Se llega a esta solución por las razones que pasamos a exponer con base en el contenido del informe médico de síntesis: 1ª) La actora camina con normalidad y no presenta déficit motor en las extremidades inferiores por lo que no existe ningún obstáculo objetivo para que pueda trasladarse diariamente a un centro de trabajo utilizando los medios de transportes habituales.
2ª) El dolor osteoarticular no tiene una intensidad y persistencia tal como para impedirle la realización de trabajos de carácter sedentario, lo que no se corresponde con el resultado de la exploración practicada por el médico evaluador y tampoco con el tratamiento seguido para mitigarlo.

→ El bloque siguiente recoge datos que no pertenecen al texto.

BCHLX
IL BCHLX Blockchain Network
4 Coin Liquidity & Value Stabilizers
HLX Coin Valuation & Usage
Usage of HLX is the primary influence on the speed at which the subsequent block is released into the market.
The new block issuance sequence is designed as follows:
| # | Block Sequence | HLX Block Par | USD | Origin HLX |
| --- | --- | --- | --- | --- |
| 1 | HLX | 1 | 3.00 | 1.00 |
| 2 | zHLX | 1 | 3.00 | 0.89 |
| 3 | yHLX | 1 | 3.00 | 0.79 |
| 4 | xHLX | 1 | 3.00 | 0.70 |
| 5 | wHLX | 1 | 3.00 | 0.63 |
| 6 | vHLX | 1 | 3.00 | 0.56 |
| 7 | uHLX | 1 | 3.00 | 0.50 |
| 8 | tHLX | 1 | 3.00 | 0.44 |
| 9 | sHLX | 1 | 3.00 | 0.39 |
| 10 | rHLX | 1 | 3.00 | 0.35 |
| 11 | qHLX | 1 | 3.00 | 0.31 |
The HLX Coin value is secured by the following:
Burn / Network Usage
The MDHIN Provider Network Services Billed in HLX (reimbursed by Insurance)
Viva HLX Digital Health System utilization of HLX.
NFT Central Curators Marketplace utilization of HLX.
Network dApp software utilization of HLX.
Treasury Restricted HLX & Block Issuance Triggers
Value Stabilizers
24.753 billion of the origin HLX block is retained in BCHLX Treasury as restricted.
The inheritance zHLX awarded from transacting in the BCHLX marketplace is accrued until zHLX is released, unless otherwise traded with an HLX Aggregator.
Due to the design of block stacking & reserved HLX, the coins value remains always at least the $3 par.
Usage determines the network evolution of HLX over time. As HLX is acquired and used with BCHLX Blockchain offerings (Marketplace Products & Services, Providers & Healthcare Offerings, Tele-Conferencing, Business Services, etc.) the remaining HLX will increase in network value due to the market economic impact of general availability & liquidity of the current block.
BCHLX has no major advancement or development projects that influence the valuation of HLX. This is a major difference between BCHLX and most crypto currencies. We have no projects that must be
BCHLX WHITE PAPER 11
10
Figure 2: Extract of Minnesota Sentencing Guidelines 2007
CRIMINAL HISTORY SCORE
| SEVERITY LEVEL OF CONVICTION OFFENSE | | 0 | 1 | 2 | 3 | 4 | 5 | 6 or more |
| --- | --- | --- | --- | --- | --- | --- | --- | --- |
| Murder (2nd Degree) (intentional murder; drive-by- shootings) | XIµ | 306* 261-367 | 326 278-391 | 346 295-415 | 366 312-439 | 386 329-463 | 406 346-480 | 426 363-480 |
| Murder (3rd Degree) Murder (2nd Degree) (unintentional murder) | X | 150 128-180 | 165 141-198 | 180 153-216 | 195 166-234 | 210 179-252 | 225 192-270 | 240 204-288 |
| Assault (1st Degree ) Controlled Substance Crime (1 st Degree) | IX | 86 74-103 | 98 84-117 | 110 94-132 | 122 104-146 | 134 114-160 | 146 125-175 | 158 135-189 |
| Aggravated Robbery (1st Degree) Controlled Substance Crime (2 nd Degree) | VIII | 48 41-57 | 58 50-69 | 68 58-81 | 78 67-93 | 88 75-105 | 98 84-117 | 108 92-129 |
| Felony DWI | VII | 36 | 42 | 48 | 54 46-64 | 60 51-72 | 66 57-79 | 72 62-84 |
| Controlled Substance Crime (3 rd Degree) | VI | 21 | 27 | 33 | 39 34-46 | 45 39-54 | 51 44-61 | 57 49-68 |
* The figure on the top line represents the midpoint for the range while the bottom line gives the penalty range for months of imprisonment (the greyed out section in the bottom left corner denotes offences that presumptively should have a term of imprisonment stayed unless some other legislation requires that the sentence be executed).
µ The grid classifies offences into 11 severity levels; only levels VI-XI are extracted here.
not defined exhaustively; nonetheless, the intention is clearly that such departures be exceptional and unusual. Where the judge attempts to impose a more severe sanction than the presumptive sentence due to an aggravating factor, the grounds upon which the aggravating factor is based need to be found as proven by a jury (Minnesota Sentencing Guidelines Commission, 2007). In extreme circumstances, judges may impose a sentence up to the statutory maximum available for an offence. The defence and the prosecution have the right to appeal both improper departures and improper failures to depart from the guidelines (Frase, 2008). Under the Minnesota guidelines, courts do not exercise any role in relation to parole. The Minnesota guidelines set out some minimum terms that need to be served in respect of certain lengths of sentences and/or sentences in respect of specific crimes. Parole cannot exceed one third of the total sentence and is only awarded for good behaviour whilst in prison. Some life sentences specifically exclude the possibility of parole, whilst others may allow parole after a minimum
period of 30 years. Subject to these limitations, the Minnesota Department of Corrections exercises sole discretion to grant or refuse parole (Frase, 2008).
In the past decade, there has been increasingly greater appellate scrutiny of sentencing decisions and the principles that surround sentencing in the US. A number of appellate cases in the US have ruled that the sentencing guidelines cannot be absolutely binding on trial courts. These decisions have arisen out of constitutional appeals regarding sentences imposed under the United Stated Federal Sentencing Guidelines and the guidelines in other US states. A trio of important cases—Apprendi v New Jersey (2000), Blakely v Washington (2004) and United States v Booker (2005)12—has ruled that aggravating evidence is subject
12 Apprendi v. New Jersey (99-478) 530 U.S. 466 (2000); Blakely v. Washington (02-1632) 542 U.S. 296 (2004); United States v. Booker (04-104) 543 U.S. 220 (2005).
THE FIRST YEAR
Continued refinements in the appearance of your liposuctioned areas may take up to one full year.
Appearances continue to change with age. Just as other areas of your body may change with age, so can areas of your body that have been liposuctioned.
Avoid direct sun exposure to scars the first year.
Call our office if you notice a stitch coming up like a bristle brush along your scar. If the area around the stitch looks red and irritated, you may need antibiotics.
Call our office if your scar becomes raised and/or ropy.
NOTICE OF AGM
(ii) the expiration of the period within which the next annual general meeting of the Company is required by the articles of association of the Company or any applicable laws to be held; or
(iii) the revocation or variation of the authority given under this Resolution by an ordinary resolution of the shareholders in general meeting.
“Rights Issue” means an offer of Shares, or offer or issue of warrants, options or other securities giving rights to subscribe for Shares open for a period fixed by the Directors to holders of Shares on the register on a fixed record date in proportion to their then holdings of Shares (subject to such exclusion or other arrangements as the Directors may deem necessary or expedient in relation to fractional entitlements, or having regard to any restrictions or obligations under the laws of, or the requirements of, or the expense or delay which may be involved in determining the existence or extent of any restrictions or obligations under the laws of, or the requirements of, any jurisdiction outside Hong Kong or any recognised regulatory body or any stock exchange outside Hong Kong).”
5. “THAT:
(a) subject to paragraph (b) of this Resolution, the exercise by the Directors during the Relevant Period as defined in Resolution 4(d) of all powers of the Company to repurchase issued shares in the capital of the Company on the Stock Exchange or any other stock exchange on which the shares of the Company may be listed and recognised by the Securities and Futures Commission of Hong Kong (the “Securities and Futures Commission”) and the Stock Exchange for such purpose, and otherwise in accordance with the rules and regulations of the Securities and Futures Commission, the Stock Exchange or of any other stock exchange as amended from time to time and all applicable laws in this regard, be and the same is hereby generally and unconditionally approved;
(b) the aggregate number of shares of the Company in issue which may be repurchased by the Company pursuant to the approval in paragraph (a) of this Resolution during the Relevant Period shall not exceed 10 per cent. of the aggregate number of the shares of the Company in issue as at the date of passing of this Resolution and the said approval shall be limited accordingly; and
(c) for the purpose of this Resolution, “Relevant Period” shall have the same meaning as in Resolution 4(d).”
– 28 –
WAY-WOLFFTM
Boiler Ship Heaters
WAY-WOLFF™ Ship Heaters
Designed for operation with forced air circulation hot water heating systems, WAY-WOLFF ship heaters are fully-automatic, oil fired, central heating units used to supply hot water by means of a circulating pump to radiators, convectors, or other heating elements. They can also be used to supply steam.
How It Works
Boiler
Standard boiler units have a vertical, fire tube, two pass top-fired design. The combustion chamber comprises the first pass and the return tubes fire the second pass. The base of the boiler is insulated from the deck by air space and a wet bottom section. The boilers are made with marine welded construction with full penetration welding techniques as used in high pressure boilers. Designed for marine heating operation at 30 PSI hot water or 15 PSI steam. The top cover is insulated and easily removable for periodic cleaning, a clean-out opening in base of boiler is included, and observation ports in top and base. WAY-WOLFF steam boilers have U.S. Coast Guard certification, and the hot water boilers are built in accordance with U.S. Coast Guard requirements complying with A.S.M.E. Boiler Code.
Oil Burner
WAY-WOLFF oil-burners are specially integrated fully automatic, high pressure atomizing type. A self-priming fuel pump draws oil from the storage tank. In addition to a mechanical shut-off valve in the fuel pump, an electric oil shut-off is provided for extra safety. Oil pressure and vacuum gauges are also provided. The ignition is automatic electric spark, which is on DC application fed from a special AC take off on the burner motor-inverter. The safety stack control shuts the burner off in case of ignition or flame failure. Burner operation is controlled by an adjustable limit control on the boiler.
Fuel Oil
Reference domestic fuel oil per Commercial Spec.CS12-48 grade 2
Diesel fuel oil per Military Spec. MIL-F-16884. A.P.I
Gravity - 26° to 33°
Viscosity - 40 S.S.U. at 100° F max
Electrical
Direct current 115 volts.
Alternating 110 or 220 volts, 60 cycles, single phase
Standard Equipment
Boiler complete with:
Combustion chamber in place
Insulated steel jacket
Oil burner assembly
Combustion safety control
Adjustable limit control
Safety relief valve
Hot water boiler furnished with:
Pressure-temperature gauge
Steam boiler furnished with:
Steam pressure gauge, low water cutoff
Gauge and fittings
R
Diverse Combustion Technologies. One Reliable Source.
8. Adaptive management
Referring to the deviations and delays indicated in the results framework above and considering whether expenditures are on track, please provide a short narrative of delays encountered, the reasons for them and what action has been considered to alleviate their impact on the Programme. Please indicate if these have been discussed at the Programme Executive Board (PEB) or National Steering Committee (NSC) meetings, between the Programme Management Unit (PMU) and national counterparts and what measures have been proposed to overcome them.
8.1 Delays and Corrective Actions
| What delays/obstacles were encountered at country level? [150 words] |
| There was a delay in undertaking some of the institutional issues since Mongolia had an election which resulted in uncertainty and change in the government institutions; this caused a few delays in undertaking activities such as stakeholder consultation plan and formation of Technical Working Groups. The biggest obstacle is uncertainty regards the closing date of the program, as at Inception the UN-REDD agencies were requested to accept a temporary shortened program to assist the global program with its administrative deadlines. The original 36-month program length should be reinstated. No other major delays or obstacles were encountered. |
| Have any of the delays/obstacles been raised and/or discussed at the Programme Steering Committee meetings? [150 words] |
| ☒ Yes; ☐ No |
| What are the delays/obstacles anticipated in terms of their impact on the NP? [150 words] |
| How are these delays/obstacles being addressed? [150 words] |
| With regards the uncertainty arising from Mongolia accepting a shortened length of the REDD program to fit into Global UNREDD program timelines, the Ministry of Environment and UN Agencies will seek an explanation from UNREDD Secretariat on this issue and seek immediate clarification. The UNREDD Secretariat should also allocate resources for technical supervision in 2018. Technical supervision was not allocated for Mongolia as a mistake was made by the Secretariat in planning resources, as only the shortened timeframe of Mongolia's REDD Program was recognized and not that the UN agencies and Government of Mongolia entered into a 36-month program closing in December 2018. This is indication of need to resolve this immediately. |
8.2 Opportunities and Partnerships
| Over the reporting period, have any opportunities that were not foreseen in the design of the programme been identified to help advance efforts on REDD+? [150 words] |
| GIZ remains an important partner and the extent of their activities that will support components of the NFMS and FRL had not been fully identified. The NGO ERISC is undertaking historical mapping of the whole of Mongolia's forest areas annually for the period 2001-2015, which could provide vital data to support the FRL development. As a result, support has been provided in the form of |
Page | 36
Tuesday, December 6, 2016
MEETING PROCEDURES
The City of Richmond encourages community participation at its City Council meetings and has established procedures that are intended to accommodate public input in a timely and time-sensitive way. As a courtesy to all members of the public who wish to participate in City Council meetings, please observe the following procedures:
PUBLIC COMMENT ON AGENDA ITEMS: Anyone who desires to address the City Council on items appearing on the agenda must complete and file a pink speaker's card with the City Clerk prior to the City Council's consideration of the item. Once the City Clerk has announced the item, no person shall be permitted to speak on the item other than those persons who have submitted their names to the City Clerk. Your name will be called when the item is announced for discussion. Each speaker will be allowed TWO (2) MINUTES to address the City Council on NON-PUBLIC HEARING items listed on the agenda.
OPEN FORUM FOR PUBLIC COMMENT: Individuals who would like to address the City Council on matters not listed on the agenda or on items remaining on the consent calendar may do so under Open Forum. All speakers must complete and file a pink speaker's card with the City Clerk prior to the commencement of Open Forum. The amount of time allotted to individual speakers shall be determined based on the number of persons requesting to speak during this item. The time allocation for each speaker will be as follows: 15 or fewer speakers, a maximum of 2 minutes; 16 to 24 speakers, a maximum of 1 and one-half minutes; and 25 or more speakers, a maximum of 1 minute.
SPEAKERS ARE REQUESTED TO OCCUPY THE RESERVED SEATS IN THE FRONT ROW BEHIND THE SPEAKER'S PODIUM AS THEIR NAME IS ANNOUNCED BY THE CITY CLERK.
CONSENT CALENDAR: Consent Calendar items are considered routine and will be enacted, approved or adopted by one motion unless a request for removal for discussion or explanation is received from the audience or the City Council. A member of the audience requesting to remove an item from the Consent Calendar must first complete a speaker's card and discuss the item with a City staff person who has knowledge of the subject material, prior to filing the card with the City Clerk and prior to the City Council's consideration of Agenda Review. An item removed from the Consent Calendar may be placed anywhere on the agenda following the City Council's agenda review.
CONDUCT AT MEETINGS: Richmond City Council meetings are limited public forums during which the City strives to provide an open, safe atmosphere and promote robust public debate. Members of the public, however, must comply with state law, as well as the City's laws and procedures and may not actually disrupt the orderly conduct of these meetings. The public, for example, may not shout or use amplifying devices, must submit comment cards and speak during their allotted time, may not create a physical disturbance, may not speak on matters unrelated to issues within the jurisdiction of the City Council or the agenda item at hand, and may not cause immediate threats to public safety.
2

3ª) La limitación de la movilidad del brazo izquierdo lo es por encima del plano cefálico, y además afecta al miembro no dominante.
4ª) La demandante conserva en plenitud sus facultades cognitivas y no aqueja ningún trastorno psíquico.
TERCERO.- Cuanto se deja argumentado conduce a la confirmación de la sentencia de instancia y a la desestimación del recurso formalizado contra la misma sin que haya lugar a pronunciamiento en materia de costas al no haber sido impugnado.
Vistos los preceptos citados y demás de general aplicación,
Fallo
Debemos desestimar y desestimamos el recurso de suplicación interpuesto por la representación letrada de Dª. Lourdes contra la sentencia dictada por el Juzgado de lo Social núm. 2 de Cádiz el 28 de junio de 2018 en los autos nº 569/2016, seguidos a su instancia frente al Instituto Nacional de la Seguridad Social y la Tesorería General de la misma, sobre Revisión del grado de incapacidad permanente, y, en consecuencia, confirmamos la sentencia impugnada.No se efectúa condena en costas.
Notifíquese esta sentencia a las partes y al Excmo. Sr. Fiscal de este Tribunal, advirtiéndose que, contra ella, cabe recurso de casación para la unificación de doctrina, que podrá ser preparado dentro de los diez días hábiles siguientes a la notificación de la misma, mediante escrito dirigido a esta Sala, firmado por abogado -caso de no constar previamente, el abogado firmante deberá acreditar la representación de la parte-, con tantas copias como partes recurridas, expresando el propósito de la parte de formalizar el recurso; y en el mismo deberá designarse un domicilio en la sede de la Sala de lo Social del Tribunal Supremo a efectos de notificaciones, con todos los datos necesarios para su práctica y con los efectos del apartado 2 del artículo 53 LRJS ; así como que, transcurrido el término indicado, sin prepararse recurso, la presente sentencia será firme.
Una vez firme esta sentencia, devuélvanse los autos al Juzgado de lo Social de referencia, con certificación de esta resolución, diligencia de su firmeza y, en su caso, certificación o testimonio de la posterior resolución que recaiga.
Únase el original de esta sentencia al libro de su razón y una certificación de la misma al presente rollo, que se archivará en esta Sala.
Así por esta nuestra sentencia, lo pronunciamos, mandamos y firmamos.